Records shown
[Start of Attachment]
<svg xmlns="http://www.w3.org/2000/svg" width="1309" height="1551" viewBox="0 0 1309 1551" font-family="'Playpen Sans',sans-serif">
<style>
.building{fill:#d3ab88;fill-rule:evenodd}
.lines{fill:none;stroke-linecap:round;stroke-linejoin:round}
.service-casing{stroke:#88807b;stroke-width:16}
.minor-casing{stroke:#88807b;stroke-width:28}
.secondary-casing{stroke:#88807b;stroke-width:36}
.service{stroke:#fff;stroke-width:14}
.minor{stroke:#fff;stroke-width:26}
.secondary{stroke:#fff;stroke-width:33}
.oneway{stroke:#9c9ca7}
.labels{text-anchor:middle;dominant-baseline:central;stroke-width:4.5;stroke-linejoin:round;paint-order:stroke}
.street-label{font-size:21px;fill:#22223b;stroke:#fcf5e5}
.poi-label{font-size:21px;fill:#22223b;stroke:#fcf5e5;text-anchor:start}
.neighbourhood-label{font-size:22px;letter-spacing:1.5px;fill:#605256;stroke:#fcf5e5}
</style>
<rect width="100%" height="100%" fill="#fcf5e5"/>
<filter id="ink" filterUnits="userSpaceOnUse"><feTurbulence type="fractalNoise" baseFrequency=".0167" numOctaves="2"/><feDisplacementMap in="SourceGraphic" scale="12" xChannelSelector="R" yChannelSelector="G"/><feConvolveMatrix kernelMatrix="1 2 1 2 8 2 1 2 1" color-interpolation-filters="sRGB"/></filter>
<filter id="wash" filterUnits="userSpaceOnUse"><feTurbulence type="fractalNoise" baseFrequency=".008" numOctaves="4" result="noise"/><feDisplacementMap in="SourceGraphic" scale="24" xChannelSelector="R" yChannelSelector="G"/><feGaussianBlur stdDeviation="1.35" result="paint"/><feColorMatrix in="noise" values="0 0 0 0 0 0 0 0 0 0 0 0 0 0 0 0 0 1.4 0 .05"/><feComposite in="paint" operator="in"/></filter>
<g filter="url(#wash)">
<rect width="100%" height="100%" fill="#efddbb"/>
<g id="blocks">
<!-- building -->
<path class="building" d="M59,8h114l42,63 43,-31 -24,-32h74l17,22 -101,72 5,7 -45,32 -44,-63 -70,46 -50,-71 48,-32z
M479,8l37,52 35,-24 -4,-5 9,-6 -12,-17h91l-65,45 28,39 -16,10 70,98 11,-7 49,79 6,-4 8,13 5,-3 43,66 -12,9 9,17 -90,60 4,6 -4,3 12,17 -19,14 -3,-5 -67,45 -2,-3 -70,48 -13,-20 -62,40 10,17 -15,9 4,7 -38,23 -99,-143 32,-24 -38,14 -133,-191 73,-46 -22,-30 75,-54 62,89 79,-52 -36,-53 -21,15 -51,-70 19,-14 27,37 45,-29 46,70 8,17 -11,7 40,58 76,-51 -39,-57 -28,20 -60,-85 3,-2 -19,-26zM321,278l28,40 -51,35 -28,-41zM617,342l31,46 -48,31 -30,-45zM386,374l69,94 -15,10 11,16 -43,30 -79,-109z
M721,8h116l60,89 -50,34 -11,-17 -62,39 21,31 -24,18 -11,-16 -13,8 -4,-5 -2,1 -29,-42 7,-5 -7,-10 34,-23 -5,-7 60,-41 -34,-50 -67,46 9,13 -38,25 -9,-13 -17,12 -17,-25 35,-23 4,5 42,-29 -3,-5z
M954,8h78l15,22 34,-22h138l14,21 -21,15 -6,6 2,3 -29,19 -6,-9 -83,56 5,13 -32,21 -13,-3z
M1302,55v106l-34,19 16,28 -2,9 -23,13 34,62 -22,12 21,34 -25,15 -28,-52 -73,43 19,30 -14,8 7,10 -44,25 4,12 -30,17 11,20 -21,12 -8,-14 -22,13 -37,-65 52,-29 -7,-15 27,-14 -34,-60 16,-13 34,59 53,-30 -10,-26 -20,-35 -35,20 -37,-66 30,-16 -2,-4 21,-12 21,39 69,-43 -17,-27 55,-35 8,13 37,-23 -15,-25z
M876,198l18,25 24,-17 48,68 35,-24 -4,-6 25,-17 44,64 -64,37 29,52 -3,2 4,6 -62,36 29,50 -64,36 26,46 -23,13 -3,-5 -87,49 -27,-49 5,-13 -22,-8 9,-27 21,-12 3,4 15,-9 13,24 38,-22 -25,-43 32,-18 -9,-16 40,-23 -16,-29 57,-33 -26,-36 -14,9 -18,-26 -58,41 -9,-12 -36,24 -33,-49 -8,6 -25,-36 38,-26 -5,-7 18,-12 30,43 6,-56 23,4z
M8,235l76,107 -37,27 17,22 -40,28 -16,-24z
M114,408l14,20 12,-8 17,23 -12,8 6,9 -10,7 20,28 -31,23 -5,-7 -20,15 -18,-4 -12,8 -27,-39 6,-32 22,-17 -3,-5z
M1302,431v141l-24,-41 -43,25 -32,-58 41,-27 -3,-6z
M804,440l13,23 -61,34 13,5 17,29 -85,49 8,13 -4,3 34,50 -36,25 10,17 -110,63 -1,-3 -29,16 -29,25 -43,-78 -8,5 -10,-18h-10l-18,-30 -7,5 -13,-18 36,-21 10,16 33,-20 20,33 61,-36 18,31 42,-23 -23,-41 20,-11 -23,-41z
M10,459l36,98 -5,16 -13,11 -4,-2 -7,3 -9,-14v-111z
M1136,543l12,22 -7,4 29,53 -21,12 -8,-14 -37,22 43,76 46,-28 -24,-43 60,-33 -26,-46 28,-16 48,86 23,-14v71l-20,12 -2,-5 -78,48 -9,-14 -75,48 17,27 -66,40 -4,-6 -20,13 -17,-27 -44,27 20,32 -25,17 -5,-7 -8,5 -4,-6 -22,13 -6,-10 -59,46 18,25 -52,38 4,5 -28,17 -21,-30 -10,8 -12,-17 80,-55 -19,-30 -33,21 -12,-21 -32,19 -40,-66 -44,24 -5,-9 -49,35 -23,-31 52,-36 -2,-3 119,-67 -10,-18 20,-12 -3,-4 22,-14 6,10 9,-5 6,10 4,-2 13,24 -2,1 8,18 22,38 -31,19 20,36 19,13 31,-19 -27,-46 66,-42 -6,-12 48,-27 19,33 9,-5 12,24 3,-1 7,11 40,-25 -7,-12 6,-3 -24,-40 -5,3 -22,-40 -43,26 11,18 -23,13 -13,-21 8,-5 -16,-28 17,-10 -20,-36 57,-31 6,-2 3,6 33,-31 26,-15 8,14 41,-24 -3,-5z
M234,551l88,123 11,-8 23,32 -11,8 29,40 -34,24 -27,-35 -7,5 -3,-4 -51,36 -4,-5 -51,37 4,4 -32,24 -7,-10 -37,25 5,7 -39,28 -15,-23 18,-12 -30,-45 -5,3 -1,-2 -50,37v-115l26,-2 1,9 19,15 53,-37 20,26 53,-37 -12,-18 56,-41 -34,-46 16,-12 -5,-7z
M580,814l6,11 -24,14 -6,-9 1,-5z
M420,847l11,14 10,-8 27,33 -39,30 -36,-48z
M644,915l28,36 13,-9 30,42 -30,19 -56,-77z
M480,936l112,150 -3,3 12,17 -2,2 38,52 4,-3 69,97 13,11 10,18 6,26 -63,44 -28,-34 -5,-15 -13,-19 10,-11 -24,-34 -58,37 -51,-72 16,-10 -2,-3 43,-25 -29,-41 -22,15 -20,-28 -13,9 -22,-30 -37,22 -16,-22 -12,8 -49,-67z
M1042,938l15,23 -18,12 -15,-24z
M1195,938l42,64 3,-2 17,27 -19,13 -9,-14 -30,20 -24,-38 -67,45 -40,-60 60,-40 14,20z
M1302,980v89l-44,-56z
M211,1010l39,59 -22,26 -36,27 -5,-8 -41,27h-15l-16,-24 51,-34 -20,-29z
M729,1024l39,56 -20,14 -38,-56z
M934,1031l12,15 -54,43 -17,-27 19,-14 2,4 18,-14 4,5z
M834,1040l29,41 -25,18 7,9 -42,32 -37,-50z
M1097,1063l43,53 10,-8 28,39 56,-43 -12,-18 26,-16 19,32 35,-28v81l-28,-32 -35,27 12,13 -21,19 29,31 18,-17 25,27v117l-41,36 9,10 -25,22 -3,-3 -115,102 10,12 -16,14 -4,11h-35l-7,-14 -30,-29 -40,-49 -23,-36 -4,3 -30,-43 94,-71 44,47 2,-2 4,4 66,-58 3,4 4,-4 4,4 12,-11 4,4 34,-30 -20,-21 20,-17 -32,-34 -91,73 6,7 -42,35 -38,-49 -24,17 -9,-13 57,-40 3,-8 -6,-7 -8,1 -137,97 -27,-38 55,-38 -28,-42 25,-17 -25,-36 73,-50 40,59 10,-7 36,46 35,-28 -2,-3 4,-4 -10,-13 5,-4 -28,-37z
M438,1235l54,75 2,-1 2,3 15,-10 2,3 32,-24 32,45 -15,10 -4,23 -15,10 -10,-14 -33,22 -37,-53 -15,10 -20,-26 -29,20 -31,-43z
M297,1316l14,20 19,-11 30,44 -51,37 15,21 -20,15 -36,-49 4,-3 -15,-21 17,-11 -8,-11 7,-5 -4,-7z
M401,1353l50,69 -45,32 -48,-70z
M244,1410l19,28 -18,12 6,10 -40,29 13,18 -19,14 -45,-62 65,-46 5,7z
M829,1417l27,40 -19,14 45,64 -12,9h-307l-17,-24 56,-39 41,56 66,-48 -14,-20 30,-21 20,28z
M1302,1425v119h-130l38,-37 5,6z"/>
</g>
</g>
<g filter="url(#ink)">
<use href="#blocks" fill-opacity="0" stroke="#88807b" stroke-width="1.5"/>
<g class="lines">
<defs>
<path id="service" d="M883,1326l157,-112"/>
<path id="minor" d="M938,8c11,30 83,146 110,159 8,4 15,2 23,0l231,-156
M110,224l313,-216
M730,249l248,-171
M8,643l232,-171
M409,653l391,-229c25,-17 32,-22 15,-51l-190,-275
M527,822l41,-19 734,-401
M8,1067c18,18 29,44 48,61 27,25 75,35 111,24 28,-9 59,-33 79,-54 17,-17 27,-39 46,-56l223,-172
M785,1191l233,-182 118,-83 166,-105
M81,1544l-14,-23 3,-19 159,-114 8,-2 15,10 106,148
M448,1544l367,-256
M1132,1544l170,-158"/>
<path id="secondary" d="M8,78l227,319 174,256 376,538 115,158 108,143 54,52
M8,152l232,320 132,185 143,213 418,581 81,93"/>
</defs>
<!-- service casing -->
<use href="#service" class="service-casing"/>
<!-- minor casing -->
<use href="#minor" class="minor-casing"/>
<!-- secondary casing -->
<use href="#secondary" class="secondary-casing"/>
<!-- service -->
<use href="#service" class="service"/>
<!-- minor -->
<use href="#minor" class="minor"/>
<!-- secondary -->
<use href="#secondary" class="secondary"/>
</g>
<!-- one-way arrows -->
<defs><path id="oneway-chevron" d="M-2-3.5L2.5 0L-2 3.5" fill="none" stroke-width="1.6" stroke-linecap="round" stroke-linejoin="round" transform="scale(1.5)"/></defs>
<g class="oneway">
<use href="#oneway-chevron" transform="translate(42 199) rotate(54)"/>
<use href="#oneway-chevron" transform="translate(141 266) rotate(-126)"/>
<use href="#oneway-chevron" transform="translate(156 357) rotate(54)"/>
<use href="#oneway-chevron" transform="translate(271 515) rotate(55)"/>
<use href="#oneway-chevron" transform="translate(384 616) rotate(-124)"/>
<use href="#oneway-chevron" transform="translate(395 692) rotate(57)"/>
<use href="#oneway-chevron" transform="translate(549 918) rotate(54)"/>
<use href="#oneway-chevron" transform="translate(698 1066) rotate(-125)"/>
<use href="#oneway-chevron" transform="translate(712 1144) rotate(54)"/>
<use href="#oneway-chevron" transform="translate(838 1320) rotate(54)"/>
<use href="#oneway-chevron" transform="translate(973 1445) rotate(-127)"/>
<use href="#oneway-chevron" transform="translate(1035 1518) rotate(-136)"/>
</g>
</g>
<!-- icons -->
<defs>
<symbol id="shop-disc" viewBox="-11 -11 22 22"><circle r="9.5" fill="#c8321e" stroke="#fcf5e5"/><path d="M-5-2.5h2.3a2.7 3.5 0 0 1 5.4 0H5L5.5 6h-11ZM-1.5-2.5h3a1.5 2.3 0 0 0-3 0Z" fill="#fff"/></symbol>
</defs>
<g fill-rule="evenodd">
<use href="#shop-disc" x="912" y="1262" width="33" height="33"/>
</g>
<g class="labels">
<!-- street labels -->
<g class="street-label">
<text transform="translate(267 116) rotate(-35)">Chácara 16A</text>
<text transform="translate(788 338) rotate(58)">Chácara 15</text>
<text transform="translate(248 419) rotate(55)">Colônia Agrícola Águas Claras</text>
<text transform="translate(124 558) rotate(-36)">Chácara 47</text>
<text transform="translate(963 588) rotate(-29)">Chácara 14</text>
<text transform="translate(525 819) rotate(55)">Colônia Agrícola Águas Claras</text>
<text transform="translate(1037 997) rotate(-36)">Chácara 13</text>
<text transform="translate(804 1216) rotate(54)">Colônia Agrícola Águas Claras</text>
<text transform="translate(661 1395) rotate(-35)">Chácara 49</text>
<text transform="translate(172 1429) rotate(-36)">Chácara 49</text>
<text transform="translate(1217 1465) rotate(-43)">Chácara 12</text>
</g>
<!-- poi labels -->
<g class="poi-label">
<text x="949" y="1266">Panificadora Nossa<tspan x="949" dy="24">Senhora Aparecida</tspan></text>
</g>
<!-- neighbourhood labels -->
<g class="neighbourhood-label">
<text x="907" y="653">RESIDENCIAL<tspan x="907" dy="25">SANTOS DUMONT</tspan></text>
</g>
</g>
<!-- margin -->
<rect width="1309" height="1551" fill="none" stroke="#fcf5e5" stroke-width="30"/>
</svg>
[End of Attachment]
About this task
Your answer should consist of copies of the lines above that include the string "building".

Reply to the exercise
.building{fill:#d3ab88;fill-rule:evenodd}
<!-- building -->
<path class="building" d="M59,8h114l42,63 43,-31 -24,-32h74l17,22 -101,72 5,7 -45,32 -44,-63 -70,46 -50,-71 48,-32z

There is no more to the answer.